Remus et Tonks étaient déjà là, et sourirent à Hermione quand elle entra et s'assit à sa place. Bill entra quelques minutes plus tard. Fleur et lui alternaient leur présence aux réunions pour que l'un d'entre eux puisse toujours surveiller la prison. Charlie suivit, toujours aussi pâle que quand Hermione avait annoncé que Ginny irait bien. Neville entra ensuite, suivi d'Amélia Bones. Puis Ron et Harry. Kingsley Shacklebolt et Alastor Maugrey entrèrent derrière eux.
C'était moins du quart de l'Ordre actuel. Seule une poignée de membres étaient au courant de l'existence des Horcruxes. L'Ordre avait durement appris le danger qu'il y avait à laisser trop de gens en savoir trop quand leur ennemi était un legilimens accompli. Molly et Minerva assistaient rarement aux réunions bien qu'elles aient techniquement un niveau de connaissance suffisant pour recevoir toutes les informations. Severus n'assistait qu'aux réunions les plus secrètes, programmées avec encore plus d'attention.

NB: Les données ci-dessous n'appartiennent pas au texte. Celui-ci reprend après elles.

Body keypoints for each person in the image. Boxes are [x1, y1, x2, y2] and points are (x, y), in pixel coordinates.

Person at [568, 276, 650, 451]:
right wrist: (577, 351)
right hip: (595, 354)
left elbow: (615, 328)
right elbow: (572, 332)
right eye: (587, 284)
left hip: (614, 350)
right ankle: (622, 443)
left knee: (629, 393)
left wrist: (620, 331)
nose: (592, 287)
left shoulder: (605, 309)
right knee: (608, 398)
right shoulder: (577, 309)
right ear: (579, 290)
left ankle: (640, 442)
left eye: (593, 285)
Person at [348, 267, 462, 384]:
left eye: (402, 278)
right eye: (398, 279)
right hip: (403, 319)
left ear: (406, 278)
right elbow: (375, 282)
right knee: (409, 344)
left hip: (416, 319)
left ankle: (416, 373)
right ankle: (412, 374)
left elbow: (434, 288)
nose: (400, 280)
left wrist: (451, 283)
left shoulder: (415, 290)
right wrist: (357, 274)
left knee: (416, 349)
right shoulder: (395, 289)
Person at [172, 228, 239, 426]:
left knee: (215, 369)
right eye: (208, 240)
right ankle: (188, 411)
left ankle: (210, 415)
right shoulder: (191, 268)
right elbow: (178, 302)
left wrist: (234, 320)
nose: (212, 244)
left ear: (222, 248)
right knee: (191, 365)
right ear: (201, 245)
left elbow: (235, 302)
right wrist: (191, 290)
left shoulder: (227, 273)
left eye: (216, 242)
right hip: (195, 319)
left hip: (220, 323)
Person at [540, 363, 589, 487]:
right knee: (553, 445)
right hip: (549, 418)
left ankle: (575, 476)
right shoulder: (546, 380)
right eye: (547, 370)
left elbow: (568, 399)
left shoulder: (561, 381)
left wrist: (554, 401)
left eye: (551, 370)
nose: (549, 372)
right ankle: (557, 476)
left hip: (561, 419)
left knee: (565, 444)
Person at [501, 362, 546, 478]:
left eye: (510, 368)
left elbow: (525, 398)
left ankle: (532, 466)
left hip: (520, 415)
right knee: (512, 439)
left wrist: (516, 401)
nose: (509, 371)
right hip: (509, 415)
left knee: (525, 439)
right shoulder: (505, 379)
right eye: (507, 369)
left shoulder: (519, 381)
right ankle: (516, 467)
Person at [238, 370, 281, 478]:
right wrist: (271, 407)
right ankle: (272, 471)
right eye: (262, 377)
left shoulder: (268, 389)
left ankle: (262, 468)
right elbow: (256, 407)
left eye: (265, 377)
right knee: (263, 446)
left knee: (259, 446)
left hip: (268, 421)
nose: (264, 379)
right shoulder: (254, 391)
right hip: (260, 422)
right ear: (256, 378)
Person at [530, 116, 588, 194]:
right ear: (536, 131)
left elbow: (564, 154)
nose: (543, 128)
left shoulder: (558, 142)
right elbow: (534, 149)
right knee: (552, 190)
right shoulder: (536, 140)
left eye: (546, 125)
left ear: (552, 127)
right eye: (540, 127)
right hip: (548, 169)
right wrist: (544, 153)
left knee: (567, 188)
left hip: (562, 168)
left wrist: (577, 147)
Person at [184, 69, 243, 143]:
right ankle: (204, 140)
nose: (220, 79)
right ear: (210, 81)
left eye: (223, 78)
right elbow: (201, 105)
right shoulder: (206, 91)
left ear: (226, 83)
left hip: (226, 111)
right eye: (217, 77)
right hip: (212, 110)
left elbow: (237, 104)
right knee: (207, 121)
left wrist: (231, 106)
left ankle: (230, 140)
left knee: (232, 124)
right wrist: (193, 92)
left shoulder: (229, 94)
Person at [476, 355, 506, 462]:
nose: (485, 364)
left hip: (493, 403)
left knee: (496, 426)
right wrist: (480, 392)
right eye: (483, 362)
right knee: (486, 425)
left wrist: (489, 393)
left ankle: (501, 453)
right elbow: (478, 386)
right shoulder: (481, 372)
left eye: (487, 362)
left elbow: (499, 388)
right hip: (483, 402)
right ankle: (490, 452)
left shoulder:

"Harry, Ron. Nous aimerions un rapport complet sur votre chasse aux Horcruxes," dit Kingsley sans autre préambule.
"Il n'y a rien à rapporter," dit platement harry. "Nous avons fait tout le chemin jusqu'en Albanie et n'y avons rien trouvé. Nous n'avons vu personne ni n'avons eu de problème jusqu'à ce que Lucius débarque."
"Comment Lucius vous a-t-il trouvé ?" demanda Maugrey, son œil roulant lentement de Harry à Ron.
"Je ne sais pas," dit Harry, "nous venions juste de commencer à établir le campement. Les protections n'étaient pas encore mises en place mais nous étions là depuis moins de quinze minutes."
"Où étiez-vous ?"
"Quelque part en France ou en Belgique, je pense. Dans une forêt. Nous avions prévu de faire le reste du chemin du retour demain."
Il y eut quelques secondes de silence.
"Avez-vous autre chose à rapporter ?" demanda Kingsley.
Harry et Ron se regardèrent et secouèrent la tête.
L'expression de tout le monde se durcit de déception.
Hermione prit une grande inspiration et s'arma. Il y avait une chance qu'elle soit juste pessimiste, mais étant donné son historique dans les réunions de l'Ordre elle n'était pas particulièrement optimiste à propos des réactions à ce qu'elle s'apprêtait à annoncer.
"J'ai quelque chose à rapporter," dit-elle à voix basse.